The author’s approach to data analysis was similar to what Braun and Clarke (2006) refer to as thematic analysis.
This research aims to answer two research questions:
(1) How is the university-school partnership set up, in light of CHAT, within the ELTE practicum programme? and
(2) How is learning to teach mediated in this CHAT-learning system?
Findings and discussion
The case study findings suggest a ‘separatist’ partnership scheme (Smith et al., 2006; Whiting et al., 1996), which restricted the educational functions of each partner to the physical environment under its administration.
Within the practicum, HEI tutors’ responsibility rarely extended beyond that of general management, whilst mentoring and assessing PSTs defined the province of school mentors.
Research data evidenced tensions arising from the separate distribution of responsibilities and the poor collaboration between the partners.
Contextual constraints, such as the programme’s failure to articulate partners’ roles and responsibilities as well as heavy workload, appeared to have restrained HEI tutors’ roles to ‘administrators’.
From mentors’ perspective, the ‘absence’ of HEI tutors in the practicum inhibited communications and provision of feedback for reviewing the programme in a way that might help to narrow the theory-practice divide widely criticised in initial teacher education (ITE) literature (Caires et al., 2009; Valencia et al., 2009; Vick, 2006; Zeichner, 2010).
The ‘loose’ collaboration, characterised by the absence of discussions about what constitutes good teaching and good teacher education, the lack of guidance and mentor training, appeared to result in individualistic approaches to school-based ITE and various problems arising from mentors’ misuse of cultural tools, such as feedback and assessment.
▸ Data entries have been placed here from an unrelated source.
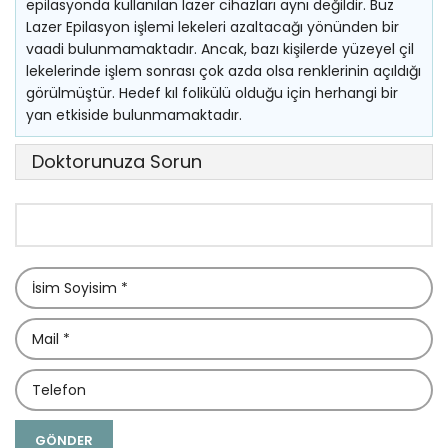
epilasyonda kullanılan lazer cihazları aynı değildir. Buz
Lazer Epilasyon işlemi lekeleri azaltacağı yönünden bir
vaadi bulunmamaktadır. Ancak, bazı kişilerde yüzeyel çil
lekelerinde işlem sonrası çok azda olsa renklerinin açıldığı
görülmüştür. Hedef kıl folikülü olduğu için herhangi bir
yan etkiside bulunmamaktadır.
Doktorunuza Sorun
The ‘divided’ mode of working in the context might be linked with, and justified through ‘the set of attitudes, values, beliefs, and behaviours’ (Matsumoto, 1997, p. 5) pertinent to a nonconfrontational culture like Vietnam.
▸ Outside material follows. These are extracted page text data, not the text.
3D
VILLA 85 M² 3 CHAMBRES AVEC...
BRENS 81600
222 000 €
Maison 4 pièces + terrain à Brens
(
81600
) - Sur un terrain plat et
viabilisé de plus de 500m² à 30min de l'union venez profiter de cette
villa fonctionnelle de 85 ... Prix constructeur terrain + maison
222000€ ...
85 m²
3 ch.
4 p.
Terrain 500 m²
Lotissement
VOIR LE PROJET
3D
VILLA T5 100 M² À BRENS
From the CHAT perspective, the ‘separatist’ partnership manifests a disconnect in the two-activity system.
The findings pointed to the tensions arising from the ‘detached’ division of labour, characterised by each partner completing a separate part of a ‘joint’ task without collaborating or interacting with the other.
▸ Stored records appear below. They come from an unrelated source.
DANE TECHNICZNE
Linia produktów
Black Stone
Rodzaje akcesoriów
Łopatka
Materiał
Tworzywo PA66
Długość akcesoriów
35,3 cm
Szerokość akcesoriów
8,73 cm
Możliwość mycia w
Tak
Due to the lack of communication, tensions often remained unvoiced, resulting in individualistic, and often ineffective, approaches to mentoring PSTs.
This necessitates a change in both the policies and practices of university-school partnership in a way that would allow more integrity in terms of division of labour and collaboration.
Specifically, school mentors should be involved in the development, implementation and review of the ITE programme whilst mentoring and assessing PSTs should be jointly completed by both HEI tutors and school mentors.
University-school collaboration enables PSTs to benefit from diverse sources e the practical wisdom from schoolteachers and research-based, and potentially innovative ideas, from university lecturers (Smith et al., 2006).
At the same time, in a boundary context where ‘discontinuity between the standpoints of the teacher educators and teachers is inevitable’ (Grudnoff & Tuck, 2003, p. 39), collaboration allows a space for potential contradictions and dissonance to be negotiated.
Bringing HEI tutors and school mentors together in educating teachers, therefore, not only helps to resolve the tensions brought about by the separated division of labour, but it also accommodates mutual understandings and negotiation of conflicting views, which potentially emerge when partners co-work.
By emphasising the power of a ‘third space’ in generating transformations, the paper has supported a renewed understanding of school-based ITE, whereby learning should aim beyond the ‘vertical improvement along some uniform scales of competence’, to achieve the ‘horizontal movement, exchange and hybridisation between different cultural contexts’ (Engestrom & Sannino, 2010, p. 2).
This also echoes the fluidity of partnership, which is understood as the redefinition of how the system works based on the changes brought by partners’ contributions.